--- Your objective ---
Find every line in the records below that holds the word "lines", and copy it out.

(Collection entries)
╔══

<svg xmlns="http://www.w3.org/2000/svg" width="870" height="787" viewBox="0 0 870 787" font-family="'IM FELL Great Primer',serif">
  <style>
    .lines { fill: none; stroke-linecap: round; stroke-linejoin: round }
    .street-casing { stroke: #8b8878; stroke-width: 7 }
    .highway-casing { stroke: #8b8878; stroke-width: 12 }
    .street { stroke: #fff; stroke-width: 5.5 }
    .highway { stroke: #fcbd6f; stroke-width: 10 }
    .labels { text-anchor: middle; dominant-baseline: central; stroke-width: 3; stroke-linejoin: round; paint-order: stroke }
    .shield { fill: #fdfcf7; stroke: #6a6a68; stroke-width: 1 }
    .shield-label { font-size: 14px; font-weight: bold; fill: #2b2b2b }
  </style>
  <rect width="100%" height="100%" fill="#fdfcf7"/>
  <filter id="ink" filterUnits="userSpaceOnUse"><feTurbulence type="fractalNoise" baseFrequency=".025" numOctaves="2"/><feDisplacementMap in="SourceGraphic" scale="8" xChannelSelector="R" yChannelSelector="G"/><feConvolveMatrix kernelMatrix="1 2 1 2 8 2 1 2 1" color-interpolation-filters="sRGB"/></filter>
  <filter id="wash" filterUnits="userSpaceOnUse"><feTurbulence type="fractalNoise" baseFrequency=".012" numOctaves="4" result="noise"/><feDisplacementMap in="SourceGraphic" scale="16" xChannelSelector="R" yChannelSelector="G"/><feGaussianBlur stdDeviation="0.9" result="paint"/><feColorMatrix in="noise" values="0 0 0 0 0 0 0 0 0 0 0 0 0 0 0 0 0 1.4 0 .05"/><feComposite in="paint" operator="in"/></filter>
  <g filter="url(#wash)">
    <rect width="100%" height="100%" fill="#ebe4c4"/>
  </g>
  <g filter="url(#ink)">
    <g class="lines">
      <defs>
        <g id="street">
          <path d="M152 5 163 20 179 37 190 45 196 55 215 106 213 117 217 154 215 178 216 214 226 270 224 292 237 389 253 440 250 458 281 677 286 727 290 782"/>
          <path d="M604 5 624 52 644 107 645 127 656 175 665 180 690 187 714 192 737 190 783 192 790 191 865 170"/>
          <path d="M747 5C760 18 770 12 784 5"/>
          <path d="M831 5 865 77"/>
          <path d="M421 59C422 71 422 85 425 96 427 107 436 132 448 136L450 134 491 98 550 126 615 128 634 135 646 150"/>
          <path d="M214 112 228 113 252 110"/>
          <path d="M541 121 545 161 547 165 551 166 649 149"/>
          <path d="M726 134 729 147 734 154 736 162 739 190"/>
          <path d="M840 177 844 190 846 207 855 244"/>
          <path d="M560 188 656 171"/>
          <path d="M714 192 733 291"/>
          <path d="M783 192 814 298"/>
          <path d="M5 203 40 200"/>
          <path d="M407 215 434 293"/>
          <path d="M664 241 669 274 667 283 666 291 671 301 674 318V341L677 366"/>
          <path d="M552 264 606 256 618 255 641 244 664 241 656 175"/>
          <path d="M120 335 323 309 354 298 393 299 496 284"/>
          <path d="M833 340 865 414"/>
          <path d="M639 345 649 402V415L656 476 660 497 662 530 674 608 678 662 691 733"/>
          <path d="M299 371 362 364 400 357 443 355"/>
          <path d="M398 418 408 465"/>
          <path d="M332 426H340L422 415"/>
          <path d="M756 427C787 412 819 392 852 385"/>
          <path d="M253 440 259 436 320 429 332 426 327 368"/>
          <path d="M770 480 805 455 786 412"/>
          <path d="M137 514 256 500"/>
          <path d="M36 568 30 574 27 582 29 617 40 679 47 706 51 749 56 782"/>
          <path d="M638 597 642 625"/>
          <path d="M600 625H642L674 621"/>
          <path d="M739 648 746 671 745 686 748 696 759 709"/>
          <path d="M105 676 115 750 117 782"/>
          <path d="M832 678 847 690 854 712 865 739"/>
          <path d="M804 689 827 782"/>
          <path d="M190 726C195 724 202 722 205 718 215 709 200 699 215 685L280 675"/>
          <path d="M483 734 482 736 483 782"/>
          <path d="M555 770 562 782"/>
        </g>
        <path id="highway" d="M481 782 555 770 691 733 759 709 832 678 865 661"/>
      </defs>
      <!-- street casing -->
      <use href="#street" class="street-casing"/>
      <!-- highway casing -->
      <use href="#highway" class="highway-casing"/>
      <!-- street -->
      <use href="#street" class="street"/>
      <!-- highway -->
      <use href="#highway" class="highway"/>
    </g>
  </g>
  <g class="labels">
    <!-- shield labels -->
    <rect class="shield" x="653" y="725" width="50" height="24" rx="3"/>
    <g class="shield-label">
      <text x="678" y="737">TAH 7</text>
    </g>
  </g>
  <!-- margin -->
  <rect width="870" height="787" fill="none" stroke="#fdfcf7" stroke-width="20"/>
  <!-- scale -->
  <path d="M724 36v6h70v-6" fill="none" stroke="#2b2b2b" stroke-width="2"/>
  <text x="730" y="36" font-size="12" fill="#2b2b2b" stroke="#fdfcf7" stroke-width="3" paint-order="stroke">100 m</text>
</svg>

╚══
╔══

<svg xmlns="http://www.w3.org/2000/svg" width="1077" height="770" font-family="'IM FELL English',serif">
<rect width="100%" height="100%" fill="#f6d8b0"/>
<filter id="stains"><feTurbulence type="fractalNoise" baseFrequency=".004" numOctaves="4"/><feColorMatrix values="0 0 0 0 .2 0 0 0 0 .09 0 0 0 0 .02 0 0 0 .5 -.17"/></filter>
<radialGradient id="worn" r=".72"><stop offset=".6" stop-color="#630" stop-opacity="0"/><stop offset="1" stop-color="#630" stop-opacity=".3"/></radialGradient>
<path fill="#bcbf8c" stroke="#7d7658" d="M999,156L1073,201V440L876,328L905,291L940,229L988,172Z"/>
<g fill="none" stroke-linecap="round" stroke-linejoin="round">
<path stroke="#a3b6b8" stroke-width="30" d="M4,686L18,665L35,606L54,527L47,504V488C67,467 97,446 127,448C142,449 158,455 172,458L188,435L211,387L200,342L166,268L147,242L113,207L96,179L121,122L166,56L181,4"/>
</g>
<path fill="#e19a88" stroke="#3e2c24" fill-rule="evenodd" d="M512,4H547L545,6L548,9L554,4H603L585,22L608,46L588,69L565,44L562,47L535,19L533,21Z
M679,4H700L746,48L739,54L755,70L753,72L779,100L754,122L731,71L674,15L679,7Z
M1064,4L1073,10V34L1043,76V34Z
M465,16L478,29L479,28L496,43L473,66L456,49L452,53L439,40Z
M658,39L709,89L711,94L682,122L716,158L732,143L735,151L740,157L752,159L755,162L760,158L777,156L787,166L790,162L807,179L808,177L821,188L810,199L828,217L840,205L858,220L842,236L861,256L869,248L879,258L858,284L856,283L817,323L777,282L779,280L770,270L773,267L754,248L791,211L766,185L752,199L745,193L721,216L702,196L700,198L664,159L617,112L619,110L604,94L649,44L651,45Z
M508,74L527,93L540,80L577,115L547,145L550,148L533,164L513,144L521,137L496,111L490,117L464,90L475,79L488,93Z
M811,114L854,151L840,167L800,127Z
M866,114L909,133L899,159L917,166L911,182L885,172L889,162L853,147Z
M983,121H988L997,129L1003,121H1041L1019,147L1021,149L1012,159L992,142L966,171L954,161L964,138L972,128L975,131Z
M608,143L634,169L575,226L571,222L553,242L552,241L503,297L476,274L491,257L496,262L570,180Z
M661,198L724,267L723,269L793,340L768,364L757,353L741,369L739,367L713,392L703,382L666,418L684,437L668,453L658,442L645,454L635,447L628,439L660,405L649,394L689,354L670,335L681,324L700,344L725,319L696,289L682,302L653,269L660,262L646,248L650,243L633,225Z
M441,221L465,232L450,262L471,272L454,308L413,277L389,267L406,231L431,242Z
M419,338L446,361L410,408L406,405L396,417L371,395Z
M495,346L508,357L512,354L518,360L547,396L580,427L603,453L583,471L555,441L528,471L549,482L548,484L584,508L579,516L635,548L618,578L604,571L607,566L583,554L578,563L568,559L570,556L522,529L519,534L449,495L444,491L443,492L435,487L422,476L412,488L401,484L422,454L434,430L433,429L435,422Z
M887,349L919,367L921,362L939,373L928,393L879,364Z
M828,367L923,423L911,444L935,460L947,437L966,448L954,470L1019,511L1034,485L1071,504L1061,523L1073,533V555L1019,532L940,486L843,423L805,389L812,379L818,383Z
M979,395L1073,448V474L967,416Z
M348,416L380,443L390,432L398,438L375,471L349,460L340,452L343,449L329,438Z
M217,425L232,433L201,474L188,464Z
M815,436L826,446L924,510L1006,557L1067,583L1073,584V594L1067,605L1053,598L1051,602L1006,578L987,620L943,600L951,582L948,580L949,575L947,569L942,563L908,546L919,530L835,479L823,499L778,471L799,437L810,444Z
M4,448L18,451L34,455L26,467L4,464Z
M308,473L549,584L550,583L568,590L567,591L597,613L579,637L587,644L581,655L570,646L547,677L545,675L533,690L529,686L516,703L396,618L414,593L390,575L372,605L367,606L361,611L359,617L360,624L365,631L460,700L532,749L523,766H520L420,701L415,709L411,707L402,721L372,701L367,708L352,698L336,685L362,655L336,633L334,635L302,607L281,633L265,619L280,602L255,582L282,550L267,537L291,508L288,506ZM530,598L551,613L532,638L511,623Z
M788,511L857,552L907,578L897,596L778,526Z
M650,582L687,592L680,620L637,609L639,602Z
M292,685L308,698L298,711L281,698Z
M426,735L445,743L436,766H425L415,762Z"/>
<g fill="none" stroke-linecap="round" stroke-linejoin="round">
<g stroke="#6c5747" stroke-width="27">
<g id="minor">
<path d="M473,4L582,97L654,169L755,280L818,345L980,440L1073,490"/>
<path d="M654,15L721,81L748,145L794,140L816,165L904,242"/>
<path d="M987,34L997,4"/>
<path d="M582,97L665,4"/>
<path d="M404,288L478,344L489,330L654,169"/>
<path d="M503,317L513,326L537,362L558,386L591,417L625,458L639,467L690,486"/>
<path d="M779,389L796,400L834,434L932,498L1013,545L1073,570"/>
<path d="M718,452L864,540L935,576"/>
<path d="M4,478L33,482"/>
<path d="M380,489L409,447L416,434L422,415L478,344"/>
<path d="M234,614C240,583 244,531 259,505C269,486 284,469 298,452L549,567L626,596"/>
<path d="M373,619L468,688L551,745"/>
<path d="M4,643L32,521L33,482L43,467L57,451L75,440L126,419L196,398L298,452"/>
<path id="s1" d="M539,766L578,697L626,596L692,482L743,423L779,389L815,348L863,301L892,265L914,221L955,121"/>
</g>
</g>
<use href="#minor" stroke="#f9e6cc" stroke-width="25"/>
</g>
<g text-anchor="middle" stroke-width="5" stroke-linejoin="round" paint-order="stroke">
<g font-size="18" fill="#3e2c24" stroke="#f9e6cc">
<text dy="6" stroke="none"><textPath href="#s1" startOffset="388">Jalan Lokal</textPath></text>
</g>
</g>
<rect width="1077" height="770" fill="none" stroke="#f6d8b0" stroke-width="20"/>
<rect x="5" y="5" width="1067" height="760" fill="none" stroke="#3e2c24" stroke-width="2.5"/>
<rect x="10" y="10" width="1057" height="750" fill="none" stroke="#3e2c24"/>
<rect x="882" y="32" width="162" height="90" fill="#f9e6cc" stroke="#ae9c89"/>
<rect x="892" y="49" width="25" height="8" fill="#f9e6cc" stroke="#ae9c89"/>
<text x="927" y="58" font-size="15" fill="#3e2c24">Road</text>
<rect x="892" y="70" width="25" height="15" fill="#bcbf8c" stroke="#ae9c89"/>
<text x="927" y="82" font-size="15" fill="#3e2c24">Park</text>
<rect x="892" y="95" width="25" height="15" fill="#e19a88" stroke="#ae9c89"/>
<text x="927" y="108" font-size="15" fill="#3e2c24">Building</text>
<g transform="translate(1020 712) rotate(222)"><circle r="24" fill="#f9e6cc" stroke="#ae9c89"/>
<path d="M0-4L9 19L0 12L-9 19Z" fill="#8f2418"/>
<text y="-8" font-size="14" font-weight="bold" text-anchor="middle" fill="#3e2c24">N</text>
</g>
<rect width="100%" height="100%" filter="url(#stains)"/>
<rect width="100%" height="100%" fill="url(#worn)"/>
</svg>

╚══

--- Result ---
    .lines { fill: none; stroke-linecap: round; stroke-linejoin: round }
    <g class="lines">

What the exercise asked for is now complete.